Change is the law of life. And those who look only to the past or present are certain to miss the future. -- John F. Kennedy
While the big move to start the new year caused celebration among investors, it also produced consternation among traders who were caught by surprise. The uncertainty of the fiscal cliff and the fact that it was the end of the year had pushed many market players into cash, which produced additional chasing when the market exploded higher yesterday. Nothing is worse than starting the year with substantial underperformance.
It was a very interesting day of action but the only question that really matters is where do we go from here.
Over the last couple of years, the market has had a strong tendency to build on momentum of the sort we saw yesterday. Last January through March is a particularly good example. There was a similar jump on the first trading day of the year in 2012 and the market went up in a remarkably straight fashion for months after that. What was particularly interesting about the move was that there were almost no pullbacks for weeks. It just ramped higher and caused tremendous frustration for underinvested bulls who never had an opportunity to put money to work and for the poor bears who deluded themselves into thinking they could call a market top.
Moves like that have been more common since the market low in March 2009. There have been two reasons for that. First, the Fed's quantitative easing programs created a flood of liquidity that had few places to go but into equities. It had to be put to work and the easiest thing to do was to throw it at stocks in general.
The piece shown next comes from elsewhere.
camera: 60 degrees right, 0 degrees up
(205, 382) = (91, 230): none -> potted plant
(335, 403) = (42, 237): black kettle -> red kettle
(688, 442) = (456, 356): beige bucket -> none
There was little effort to be selective in stock picking as everything pretty much moved together anyway.
The second reason this lopsided action often occurred was that computerized trading programs made an effort to exploit this market tendency. Since it was obvious that market players were not well positioned and that shorts were vulnerable, they would keep pushing and create perpetuate squeezes.
That brings us to the question of whether these two forces still exist to the same degree and will push the market straight up once again. While the Fed is still buying nearly a trillion dollars a year in bonds, there is no new QE program being initiated and the market no longer looks to the Fed in the manner it once did. The fiscal-cliff debate illustrates how the focus is shifting to taxes and spending, which are not affected by the Fed's monetary policy. The next big battle will be the debt ceiling and that is going to be a major catalyst.
The computers will still be out there, but the way they survive and prosper is to adapt to new conditions. They did well exploiting lopsided momentum but the likelihood is that they will start to focus on volatility strategies as QE becomes less relevant. That would give us more sudden ups and downs; that, from my perspective, would be better for traders, but the key to computerized trading is to do what the market least expects.
Overall, I believe that without the Fed's QE program we are less likely to see strong sustained momentum. I'm not going to rush to fade strength but I'll be more inclined to take profits quickly and look for new entries once things setup again.
The one great certainty in the stock market is that things always change and my thesis for 2012 is that the Fed will no longer be the dominating force that it has been.
It's a very mild start this morning. There are some bank upgrades and analysts are busy, but the mood is calm as market players anticipate the challenges of the year ahead.